Hello again Alberto. I wanted to inform you that you have your numerator and denominator reversed in your GrossMarginPctMeasure.

Regards

Arthur

Marco Russo · 24 August 2012

Arthur,
you're right! Despite all of our reviews, we missed the wrong formula...
So for everyone: the formula for GrossMarginPctMeasure in the demo (at minute 09:10) made by Alberto should by
= SUM( Sales[GrossMargin] ) / SUM( Sales[SalesAmount] )

Thanks for your help!

Marco

mqikram · 31 October 2012

how do i download these videos? thanks.

Rafal Lukawiecki · 31 October 2012

Hi, I am sorry, but we do not support any ability to download the videos. Our videos are only available for online streaming. I would be very interested in your feedback, however, if you feel that downloading videos is important to you. Please use the Contact page, many thanks for that.

agerasimenko · 17 November 2016

Hello Marco and Alberto.
Thank you very much for such useful videos. I started my professional career in PowerPivot and DAX with your books and videos and still following you.
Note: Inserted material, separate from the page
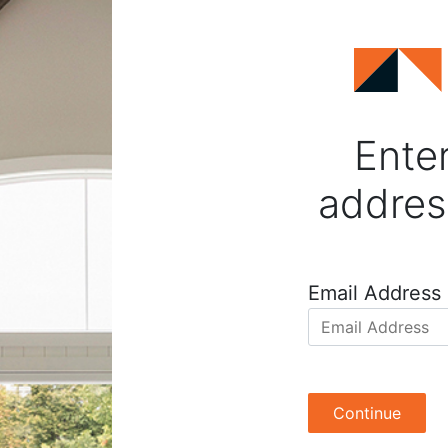
Enter
addres
Email Address
Continue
More than a year I am puzzling over a question about passing parameters from Excel sheet to queries which populate tables in PowerPivot data model.
For example, there is an Excel PowerPivot report that displays different KPIs for the last 12 months. Every month I have to adjust query(ies) for fact table(s) to shift this diapason. Or another example, when we pull information for “Product Report” with high level of granularity, I have to re-run queries with each product value for “product parameter”, otherwise the fact table will contain too many rows with no chance for processing calculations.
In the perfect scenario, specialists of different departments would be able to use prepared for them Excel PowerPivot Data Model and “play” with parameters with no waiting in the line to the person who can read SQL-T language and know PowerPivot data modeling.

What do you think, is it possible in Excel? Somehow with linked tables or even VBA? Or the only answer is Data Warehouse + SSRS + SharePoin?

Please help me to find the answer and my ability to sleep again.

Thank you in advance,

Andrei.

Marco Russo · 17 November 2016

Andrei, in similar scenarios I imported in Power BI a table from Excel where I used a single row of data corresponding to the parameters I wanted to pass to the transformations in Power Query. Is this approach suitable for your needs?